Understanding Tool-Integrated Reasoning
Abstract
We study why Tool-Integrated Reasoning (TIR) makes Large Language Models (LLMs) more capable. While LLMs integrated with tools like Python code interpreters show great promise, a principled theory explaining why this paradigm is effective has been missing. We provide the first formal proof that TIR fundamentally expands an LLM's capabilities, enabling previously impossible reasoning paths (Support Expansion) and making complex strategies practical within a finite token budget (Feasible Support). We conduct comprehensive experiments on challenging mathematical benchmarks, leveraging a Python interpreter as the external tool. Our results show that TIR models solve a class of problems that are fundamentally out of reach for pure-text models, even on tasks requiring deep abstract insight, not just calculation. We further identify the emergent cognitive patterns that illustrate how models learn to think with tools.

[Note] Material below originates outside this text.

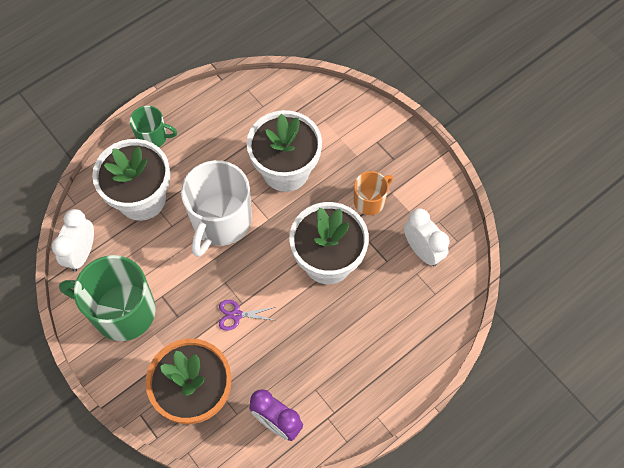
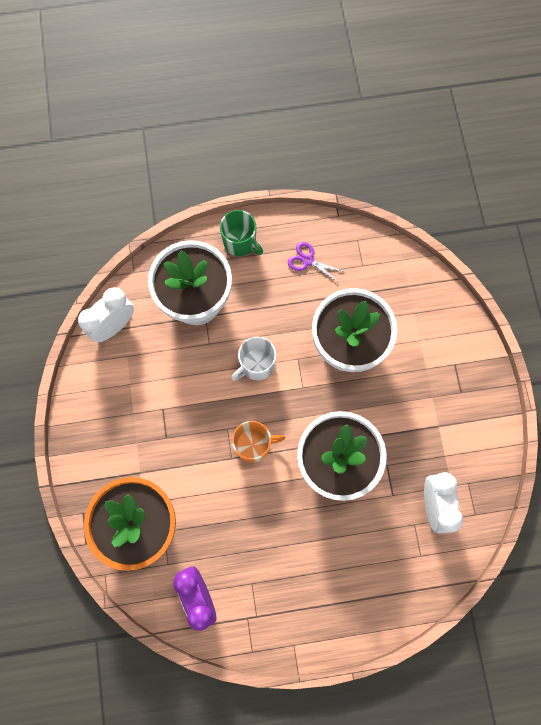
camera: 30 degrees right, 10 degrees up
(122, 311) = (119, 403): green mug -> none
(221, 222) = (256, 365): white mug -> white mug, size x0.53
(236, 315) = (220, 467): purple scissors -> purple scissors (308, 260)
(370, 201) = (412, 423): orange mug -> orange mug (254, 445)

To stably guide model behavior, we introduce Advantage Shaping Policy Optimization (ASPO), a novel algorithm that modifies the advantage directly, effectively encouraging desired tool-use behaviors without the training instability and performance loss of traditional reward shaping. Overall, our work provides the first principled explanation for TIR's success, shifting the focus from the mere fact that tools work to why and how they enable more powerful reasoning.